Exercise details:
Echo the items from the line with "What side of" up to and including the line with "Answer: right", reproducing each line verbatim.

Provided data:
|---|
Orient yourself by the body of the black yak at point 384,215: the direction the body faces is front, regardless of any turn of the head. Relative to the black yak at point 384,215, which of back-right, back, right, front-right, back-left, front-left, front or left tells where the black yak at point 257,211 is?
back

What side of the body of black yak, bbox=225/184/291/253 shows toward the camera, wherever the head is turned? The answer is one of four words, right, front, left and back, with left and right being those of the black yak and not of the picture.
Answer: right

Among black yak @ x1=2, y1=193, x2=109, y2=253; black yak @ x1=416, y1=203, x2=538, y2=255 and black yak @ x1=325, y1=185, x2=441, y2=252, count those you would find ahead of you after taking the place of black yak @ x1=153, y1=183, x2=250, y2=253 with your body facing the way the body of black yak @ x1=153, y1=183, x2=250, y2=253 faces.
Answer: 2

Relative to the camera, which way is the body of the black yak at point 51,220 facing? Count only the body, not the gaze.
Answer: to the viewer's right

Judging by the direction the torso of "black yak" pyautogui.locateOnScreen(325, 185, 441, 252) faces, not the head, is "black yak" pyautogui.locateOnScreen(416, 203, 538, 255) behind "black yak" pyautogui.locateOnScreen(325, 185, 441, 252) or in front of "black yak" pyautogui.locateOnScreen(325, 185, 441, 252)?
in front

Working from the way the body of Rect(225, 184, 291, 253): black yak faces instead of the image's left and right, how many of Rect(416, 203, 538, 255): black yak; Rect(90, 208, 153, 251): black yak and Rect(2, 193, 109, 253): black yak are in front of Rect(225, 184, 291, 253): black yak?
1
|---|
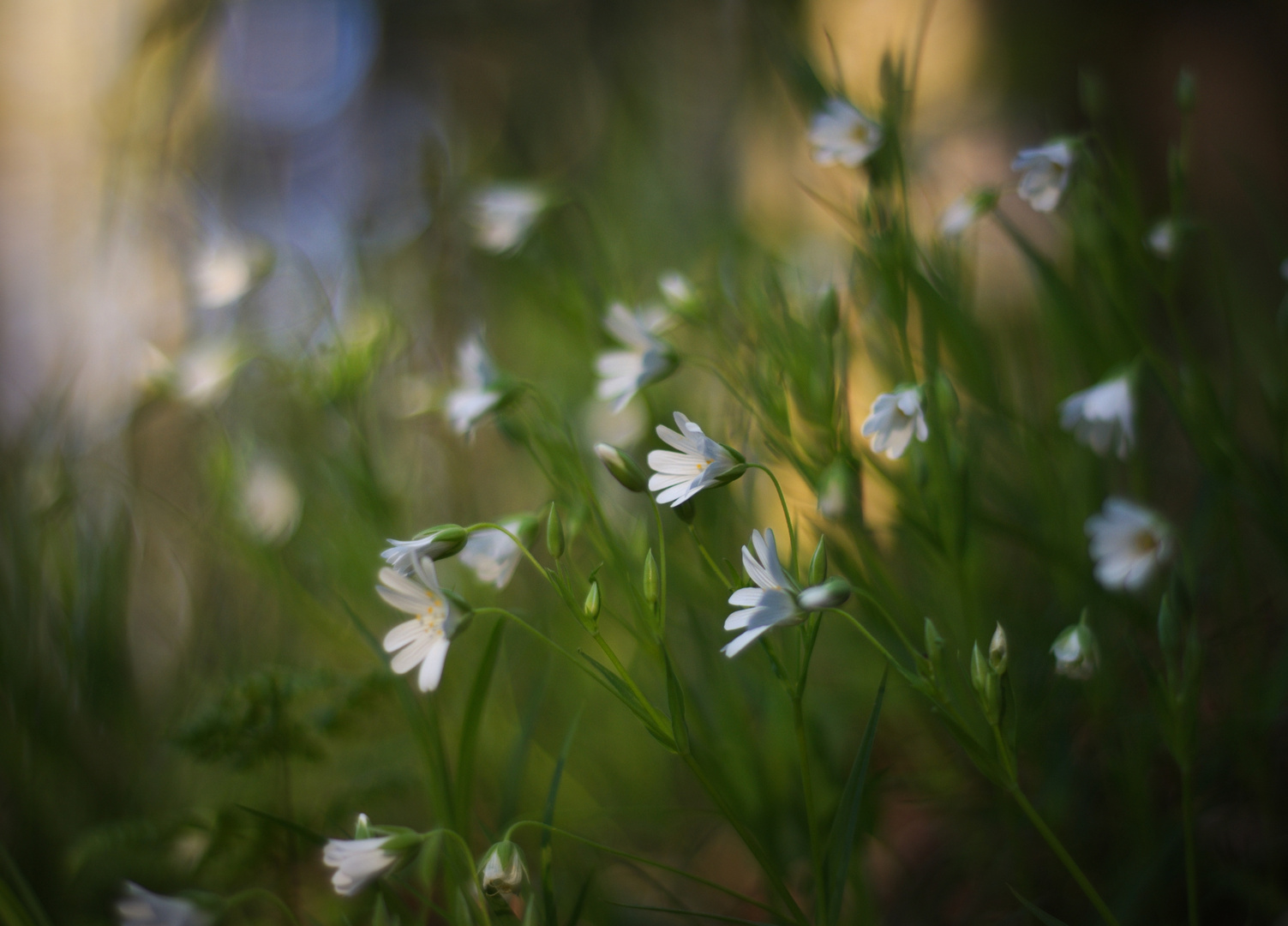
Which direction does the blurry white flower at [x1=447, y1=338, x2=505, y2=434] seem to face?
|---|
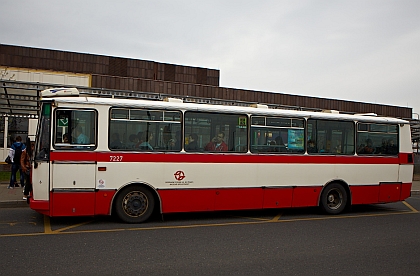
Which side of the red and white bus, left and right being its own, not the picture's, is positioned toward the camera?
|---|
Response area:
What side of the body of black yak, bbox=225/184/291/253 shows toward the camera, wherever the head is turned? The answer is one of four words, right, front, left and back, with left and right being those of the black yak and not of the picture.
Answer: right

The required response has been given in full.